- _Task_:
Once the pictures are set aside, output all the records exactly.

- _Provided records_:
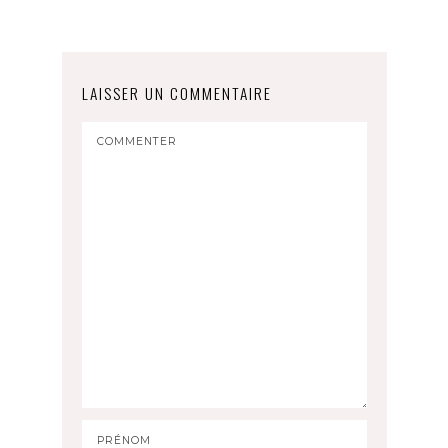
LAISSER UN COMMENTAIRE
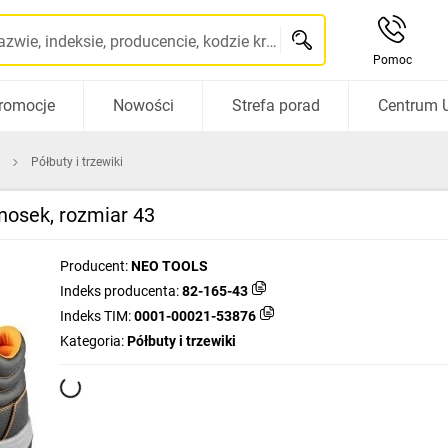
Szukaj po nazwie, indeksie, producencie, kodzie kreskowym...
Pomoc
romocje
Nowości
Strefa porad
Centrum 
Półbuty i trzewiki
nosek, rozmiar 43
Producent:
NEO TOOLS
Indeks producenta:
82-165-43
Indeks TIM:
0001-00021-53876
Kategoria:
Półbuty i trzewiki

- _Completed task_:
LAISSER UN COMMENTAIRE
Szukaj po nazwie, indeksie, producencie, kodzie kreskowym...
Pomoc
romocje
Nowości
Strefa porad
Centrum 
Półbuty i trzewiki
nosek, rozmiar 43
Producent:
NEO TOOLS
Indeks producenta:
82-165-43
Indeks TIM:
0001-00021-53876
Kategoria:
Półbuty i trzewiki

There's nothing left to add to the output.